One of the major challenges of today is a steadily increasing use of materials. Indicated by the so called “Earth Overshoot Day” our society currently demands almost two earths for renewable resources – with an increasing tendency each year. However, continued steady economic growth and thus increasing resource consumption is not possible in the long term - the planet's natural resources will be exhausted at some point. In order to ensure a good standard of living for future generations, a sustainable transformation of our society from a linear to a circular economy (CEco) is necessary.
So far, this has only been achieved in part - in my view, the missing piece of the puzzle for a complete and sustainable transformation is Analytical Chemistry. In addition to instrumental analytical methods for the quality control of "new" raw materials, which are being circulated, Analytical Chemistry also provides quality control and reference materials that are urgently needed for the transformation of our economy.
My research focuses on the development of elemental analytical methods to support the transformation of our society towards a CEco.
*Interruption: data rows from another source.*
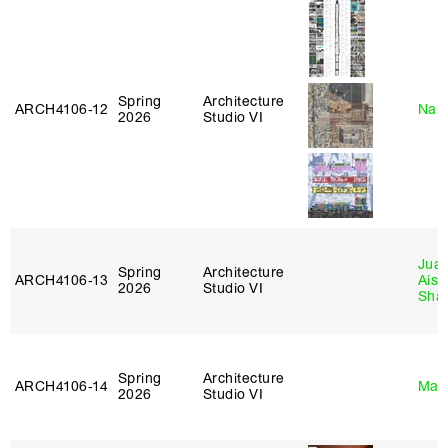
Spring
Architecture
ARCH4106‑12
Nah
2026
Studio VI
Juan
Spring
Architecture
ARCH4106‑13
Aist
2026
Studio VI
Sha
Spring
Architecture
ARCH4106‑14
Mar
2026
Studio VI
Thus, in my presentation, I will introduce the focus of my research group and use the example of per- and polyfluorinated compounds (PFAS) - one of the emerging contaminants - to highlight the performance of elemental analytical methods in relation to the identification of "novel entities". The knowledge gained will flow into the development of "safe and sustainable by design" products/materials in the future. This will reduce the release of pollutants into the environment and ensure CEco-compliant products/materials.
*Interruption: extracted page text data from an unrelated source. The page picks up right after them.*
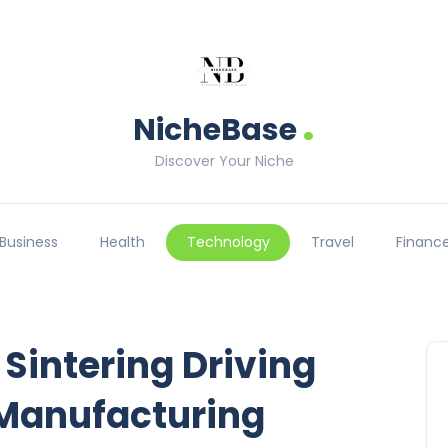
.
NicheBase
Discover Your Niche
Business
Health
Technology
Travel
Financ
 Sintering Driving
Manufacturing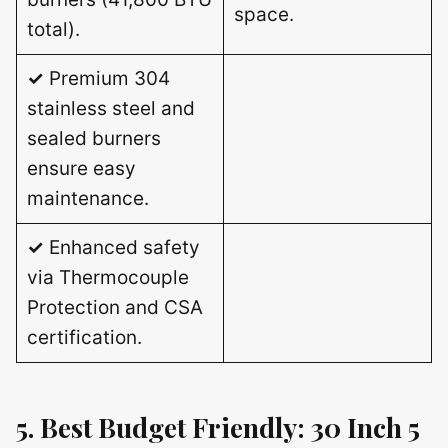
space.
total).
✓
Premium 304
stainless steel and
sealed burners
ensure easy
maintenance.
✓
Enhanced safety
via Thermocouple
Protection and CSA
certification.
5. Best Budget Friendly: 30 Inch 5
PFASs are a group of several million individual compounds. Many PFASs are extremely persistent, bioaccumulative and toxic. The analysis of PFASs is challenging because of their various chemical and physical properties as well as the high number of compounds. Hence, complementary analytical strategies are needed combining target analysis as well as sum parameter approaches. Within my research group we are developing high resolution-continuum source-graphite furnace molecular absorption spectrometry based menthods (HR-CS-GFMAS [1, 2]) for PFAS sum parameter analysis. During my presentation I will present my current work on PFAS sum parameter analysis in the fields of environmental and material analysis.
1. Gehrenkemper L, Simon F, et al. Anal. Bioanal. Chem. 2021;413(1):103-15.
2. Simon F, Gehrenkemper L, et al. Chemosphere. 2022;295:133922.